El triunfo se consigue cuando se sabe distinguir la lucha de la testarudez, cuando podemos diferenciar la rendición del fin de un ciclo, cuando sabemos dar un par de pasos atrás para poder saltar mejor hacia adelante y, sobre todo, cuando se sabe en qué momento emprender la huida supone una victoria. Pero hemos optado por defender ciegamente nuestros principios (si es que existen) con la excusa de la libertad, ahogándonos en la incertidumbre y la infelicidad en lugar de aceptar que no existe libertad sin felicidad.
¿Cuál es la salida? No tengo ni idea.
Excelente reflexión. El párrafo final lo resume todo, es más, se puede llevar directamente a la crisis social y sistémica que sufrimos, y ahí tienes tu desafío, el mayor de los últimos siglos.
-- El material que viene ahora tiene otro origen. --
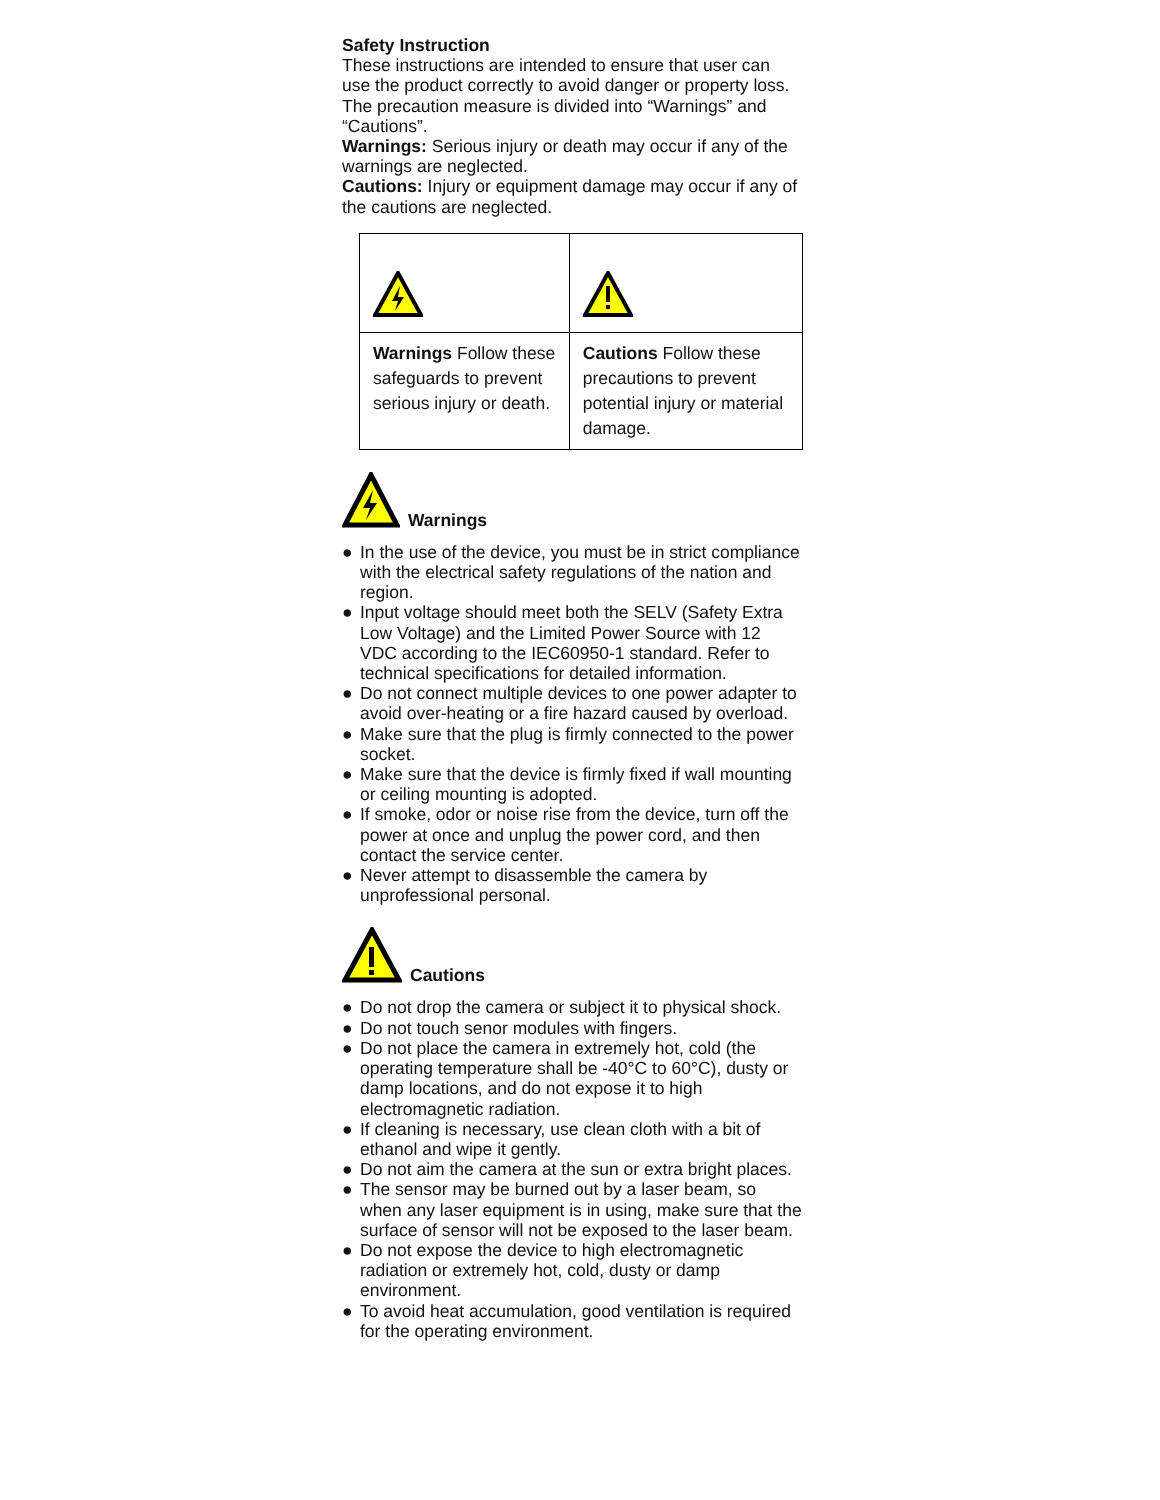Safety Instruction
These instructions are intended to ensure that user can use the product correctly to avoid danger or property loss.
The precaution measure is divided into “Warnings” and “Cautions”.
Warnings: Serious injury or death may occur if any of the warnings are neglected.
Cautions: Injury or equipment damage may occur if any of the cautions are neglected.
| Warnings Follow these safeguards to prevent serious injury or death. | Cautions Follow these precautions to prevent potential injury or material damage. |
Warnings
● In the use of the device, you must be in strict compliance with the electrical safety regulations of the nation and region.
● Input voltage should meet both the SELV (Safety Extra Low Voltage) and the Limited Power Source with 12 VDC according to the IEC60950-1 standard. Refer to technical specifications for detailed information.
● Do not connect multiple devices to one power adapter to avoid over-heating or a fire hazard caused by overload.
● Make sure that the plug is firmly connected to the power socket.
● Make sure that the device is firmly fixed if wall mounting or ceiling mounting is adopted.
● If smoke, odor or noise rise from the device, turn off the power at once and unplug the power cord, and then contact the service center.
● Never attempt to disassemble the camera by unprofessional personal.
Cautions
● Do not drop the camera or subject it to physical shock.
● Do not touch senor modules with fingers.
● Do not place the camera in extremely hot, cold (the operating temperature shall be -40°C to 60°C), dusty or damp locations, and do not expose it to high electromagnetic radiation.
● If cleaning is necessary, use clean cloth with a bit of ethanol and wipe it gently.
● Do not aim the camera at the sun or extra bright places.
● The sensor may be burned out by a laser beam, so when any laser equipment is in using, make sure that the surface of sensor will not be exposed to the laser beam.
● Do not expose the device to high electromagnetic radiation or extremely hot, cold, dusty or damp environment.
● To avoid heat accumulation, good ventilation is required for the operating environment.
ResponderEliminarMientras decenas y decenas de generaciones anteriores de jóvenes deseaban cambiar el mundo hasta acabar acomodándose y olvidando ese deseo, a esta generación titubeante y perdida, ésta que precisamente no quería cambiar el mundo, no va a tener más remedio que hacerlo.
Aún no hay, ni seguramente habrá, una ruta a seguir, sólo hay un camino que se ha tornado imposible.
Lo curioso es que nunca en la historia recuerdo un motor de cambio que no quisiera serlo, y mucho menos que se cambiase algo para bien sin tener presente a los predecesores generacionales. Si tan solo nos dejasen mirar unos segundos al futuro por un agujerito en la pared...
ResponderEliminarBueno, lo que quiero decir es que no se parte de querer ser un motor de cambio sino que se entra forzosamente en ello pero, obviamente, una vez dentro hay que querer.
ResponderEliminarGeneraciones anteriores crecían queriendo cambiar el mundo para apoltronarse en cuanto recibían lo "bueno" del sistema mientras que esta generación crecía apoltronada esperando lo bueno del sistema (estudiando para conseguir un trabajo, irse de vacaciones, comprarse una casa, tener hijos, ...) y habiendo hecho su parte sin recibir la contrapartida van a tener que cambiarlo aunque hubieran preferido no tener que hacerlo.